Empirically, it is unusual for a cohort to forgo marriage early on but then catch up in later life. Among the fifteen birth cohorts of women I have reconstructed for persons born between 1825 and 1965, there is only one in which the percentage married at age 20-24 did not accurately predict the percentage who had married by age 40-44. That exceptional birth cohort was born between 1915 and 1919; they reached age 18 between 1933 and 1938 and reached age 24 between 1939 and 1943. Under the adverse conditions of depression and war during their prime marrying years, many of these women delayed marriage. In the end, however, they did catch up; only 6% had never married by the time they reached 40-44 years old in the postwar years. If this cohort had behaved like all the others, their non-marriage would have been about 50% higher. There was no catch-up for the other 14 cohorts I examined: in all other periods, the percentage ever married at age 20-24 (with a log transformation) predicts almost perfectly the percentage never married by age 40-44.
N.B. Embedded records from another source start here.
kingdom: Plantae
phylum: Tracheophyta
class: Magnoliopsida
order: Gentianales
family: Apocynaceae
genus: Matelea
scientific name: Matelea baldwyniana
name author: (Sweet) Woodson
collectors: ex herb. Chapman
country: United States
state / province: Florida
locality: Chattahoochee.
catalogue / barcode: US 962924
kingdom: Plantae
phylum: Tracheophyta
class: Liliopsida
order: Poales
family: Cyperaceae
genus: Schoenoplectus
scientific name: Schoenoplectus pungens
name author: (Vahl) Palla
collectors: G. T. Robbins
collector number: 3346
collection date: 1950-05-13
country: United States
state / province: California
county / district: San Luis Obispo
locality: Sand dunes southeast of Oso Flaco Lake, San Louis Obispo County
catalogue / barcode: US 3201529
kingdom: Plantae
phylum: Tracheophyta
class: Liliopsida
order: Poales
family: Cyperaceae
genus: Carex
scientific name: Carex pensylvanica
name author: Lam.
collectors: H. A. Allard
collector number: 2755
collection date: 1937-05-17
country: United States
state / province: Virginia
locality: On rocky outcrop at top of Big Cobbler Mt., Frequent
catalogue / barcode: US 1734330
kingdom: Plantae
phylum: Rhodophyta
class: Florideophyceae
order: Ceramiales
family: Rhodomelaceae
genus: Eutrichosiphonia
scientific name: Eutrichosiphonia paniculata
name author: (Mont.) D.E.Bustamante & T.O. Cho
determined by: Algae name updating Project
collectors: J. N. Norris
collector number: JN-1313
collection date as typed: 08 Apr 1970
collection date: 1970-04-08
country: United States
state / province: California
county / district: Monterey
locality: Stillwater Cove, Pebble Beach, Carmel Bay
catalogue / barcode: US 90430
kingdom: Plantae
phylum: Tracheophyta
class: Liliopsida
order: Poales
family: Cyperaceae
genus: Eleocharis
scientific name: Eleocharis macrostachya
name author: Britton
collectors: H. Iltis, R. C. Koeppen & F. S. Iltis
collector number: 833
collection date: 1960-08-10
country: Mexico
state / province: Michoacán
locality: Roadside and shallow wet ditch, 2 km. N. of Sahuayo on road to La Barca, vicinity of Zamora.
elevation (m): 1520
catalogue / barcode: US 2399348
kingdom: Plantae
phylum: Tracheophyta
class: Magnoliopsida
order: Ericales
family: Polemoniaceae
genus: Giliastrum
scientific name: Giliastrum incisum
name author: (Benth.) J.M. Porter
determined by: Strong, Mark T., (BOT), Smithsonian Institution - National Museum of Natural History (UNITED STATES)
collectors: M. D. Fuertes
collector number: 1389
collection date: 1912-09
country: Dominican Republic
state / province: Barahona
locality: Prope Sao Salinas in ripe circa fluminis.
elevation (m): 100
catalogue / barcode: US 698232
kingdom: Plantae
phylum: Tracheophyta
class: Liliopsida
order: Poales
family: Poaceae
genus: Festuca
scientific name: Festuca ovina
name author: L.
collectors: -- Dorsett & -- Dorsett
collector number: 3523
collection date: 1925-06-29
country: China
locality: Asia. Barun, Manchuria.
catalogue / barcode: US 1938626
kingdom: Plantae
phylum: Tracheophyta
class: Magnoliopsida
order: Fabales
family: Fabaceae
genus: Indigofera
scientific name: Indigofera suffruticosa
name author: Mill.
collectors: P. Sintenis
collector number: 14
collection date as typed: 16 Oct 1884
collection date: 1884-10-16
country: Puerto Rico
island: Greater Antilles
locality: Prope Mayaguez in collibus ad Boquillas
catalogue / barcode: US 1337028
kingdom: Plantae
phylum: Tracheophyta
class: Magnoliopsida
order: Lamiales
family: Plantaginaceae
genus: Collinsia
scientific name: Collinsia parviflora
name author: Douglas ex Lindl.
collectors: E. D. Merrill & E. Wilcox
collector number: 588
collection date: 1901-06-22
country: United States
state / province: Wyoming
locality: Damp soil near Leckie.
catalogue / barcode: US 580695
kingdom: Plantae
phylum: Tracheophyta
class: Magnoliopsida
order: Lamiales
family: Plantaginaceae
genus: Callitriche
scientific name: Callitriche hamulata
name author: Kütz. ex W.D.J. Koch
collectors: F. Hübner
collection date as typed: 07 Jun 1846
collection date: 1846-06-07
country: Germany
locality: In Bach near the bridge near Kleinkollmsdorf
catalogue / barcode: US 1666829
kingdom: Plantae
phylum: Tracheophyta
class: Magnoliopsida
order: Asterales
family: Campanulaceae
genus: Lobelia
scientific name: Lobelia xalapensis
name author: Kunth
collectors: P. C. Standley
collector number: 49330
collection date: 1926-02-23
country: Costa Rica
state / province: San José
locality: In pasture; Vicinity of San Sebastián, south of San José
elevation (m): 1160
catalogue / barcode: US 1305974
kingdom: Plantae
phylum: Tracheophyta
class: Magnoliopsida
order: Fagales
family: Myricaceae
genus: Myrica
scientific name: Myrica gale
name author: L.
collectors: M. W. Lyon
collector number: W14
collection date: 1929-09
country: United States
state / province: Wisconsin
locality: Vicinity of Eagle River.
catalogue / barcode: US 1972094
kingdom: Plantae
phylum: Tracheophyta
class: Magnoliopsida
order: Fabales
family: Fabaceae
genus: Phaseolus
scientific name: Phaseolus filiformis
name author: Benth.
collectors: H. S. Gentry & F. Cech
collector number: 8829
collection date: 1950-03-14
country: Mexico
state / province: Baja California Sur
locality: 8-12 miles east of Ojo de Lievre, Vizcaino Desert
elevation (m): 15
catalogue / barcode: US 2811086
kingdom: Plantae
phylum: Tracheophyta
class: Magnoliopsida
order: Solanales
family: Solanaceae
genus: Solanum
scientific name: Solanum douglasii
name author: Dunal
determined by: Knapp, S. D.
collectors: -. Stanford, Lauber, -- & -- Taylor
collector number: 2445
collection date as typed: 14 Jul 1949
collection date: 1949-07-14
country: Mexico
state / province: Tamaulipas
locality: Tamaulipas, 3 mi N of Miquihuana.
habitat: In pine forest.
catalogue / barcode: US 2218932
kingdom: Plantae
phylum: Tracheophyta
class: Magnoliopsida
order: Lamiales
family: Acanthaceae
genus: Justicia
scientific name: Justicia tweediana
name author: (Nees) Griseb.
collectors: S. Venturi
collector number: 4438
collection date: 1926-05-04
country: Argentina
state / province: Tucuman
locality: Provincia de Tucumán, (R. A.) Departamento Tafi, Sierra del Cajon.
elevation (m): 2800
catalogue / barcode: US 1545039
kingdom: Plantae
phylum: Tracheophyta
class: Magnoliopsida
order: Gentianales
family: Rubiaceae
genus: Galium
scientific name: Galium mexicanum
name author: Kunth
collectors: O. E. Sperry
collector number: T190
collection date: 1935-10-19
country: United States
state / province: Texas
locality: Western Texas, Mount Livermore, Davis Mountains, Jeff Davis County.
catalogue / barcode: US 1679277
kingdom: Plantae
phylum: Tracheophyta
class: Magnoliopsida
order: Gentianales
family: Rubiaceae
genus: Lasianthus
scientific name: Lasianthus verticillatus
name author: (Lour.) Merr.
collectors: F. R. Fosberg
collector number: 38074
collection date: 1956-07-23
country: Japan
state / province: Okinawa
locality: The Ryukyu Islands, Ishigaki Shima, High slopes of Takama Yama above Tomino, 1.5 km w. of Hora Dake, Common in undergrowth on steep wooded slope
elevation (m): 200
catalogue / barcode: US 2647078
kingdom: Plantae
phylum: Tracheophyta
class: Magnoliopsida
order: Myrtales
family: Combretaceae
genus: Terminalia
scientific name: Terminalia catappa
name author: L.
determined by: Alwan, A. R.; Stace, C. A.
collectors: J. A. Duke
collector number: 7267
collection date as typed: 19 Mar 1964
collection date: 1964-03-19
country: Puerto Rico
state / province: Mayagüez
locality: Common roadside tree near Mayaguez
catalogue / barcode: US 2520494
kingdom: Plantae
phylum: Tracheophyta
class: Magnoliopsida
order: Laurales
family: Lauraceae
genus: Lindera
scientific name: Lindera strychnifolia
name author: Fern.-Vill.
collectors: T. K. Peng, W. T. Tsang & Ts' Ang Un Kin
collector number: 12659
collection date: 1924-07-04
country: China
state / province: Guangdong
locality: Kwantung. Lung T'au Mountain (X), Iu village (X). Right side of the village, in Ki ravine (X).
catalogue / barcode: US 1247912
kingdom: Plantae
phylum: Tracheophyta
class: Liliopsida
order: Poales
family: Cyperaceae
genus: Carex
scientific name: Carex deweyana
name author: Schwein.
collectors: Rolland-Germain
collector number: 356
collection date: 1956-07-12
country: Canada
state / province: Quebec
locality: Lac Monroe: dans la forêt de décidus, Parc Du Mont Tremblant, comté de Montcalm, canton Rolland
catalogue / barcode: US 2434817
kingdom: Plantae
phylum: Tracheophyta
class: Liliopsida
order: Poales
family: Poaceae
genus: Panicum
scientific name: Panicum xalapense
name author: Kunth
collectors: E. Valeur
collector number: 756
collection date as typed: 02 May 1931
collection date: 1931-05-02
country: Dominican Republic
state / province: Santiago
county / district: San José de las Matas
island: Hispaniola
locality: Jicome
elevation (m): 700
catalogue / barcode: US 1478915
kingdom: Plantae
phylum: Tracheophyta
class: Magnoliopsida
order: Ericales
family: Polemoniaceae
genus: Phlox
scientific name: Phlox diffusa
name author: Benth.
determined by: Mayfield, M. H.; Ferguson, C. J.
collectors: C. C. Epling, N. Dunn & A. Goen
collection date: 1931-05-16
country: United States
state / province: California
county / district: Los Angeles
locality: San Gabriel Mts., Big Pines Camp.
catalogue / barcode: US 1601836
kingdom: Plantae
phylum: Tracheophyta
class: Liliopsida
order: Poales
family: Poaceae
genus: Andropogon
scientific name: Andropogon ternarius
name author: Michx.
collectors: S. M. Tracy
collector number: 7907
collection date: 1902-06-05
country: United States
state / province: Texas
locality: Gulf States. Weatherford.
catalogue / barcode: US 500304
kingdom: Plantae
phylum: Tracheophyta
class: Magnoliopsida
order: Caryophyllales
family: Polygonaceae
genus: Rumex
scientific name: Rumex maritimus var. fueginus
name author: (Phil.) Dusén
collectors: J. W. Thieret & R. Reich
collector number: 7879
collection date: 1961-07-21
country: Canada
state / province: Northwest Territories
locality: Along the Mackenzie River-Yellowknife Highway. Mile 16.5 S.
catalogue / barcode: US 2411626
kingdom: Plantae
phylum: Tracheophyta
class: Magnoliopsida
Although, as he adds, "we have no way of telling whether this simple relationship will hold true in the future," to my mind there's little reason to expect today's young people to buck the prevailing trend and end up marrying at historically normal rates.

Is that such a bad thing? Yes and no. No, because a major factor behind the decline of marriage is an increase in economic opportunity for women. It is obviously good that women can avoid poverty and achieve many of their goals in life without getting married. And it's a good thing that those who do not wish to marry, for whatever reason, no longer face social ostracism.

On the other hand, the decline of marriage means adults will be poorer, less healthy, and less happy on average. In addition, many people forgoing marriage are still having children, so the decline of marriage means an increasing proportion of children will experience family instability and all its attendant risks. But beyond these utilitarian reasons, the fact that fewer and fewer Americans are able to achieve the widely shared dream of a lifelong marriage is simply tragic.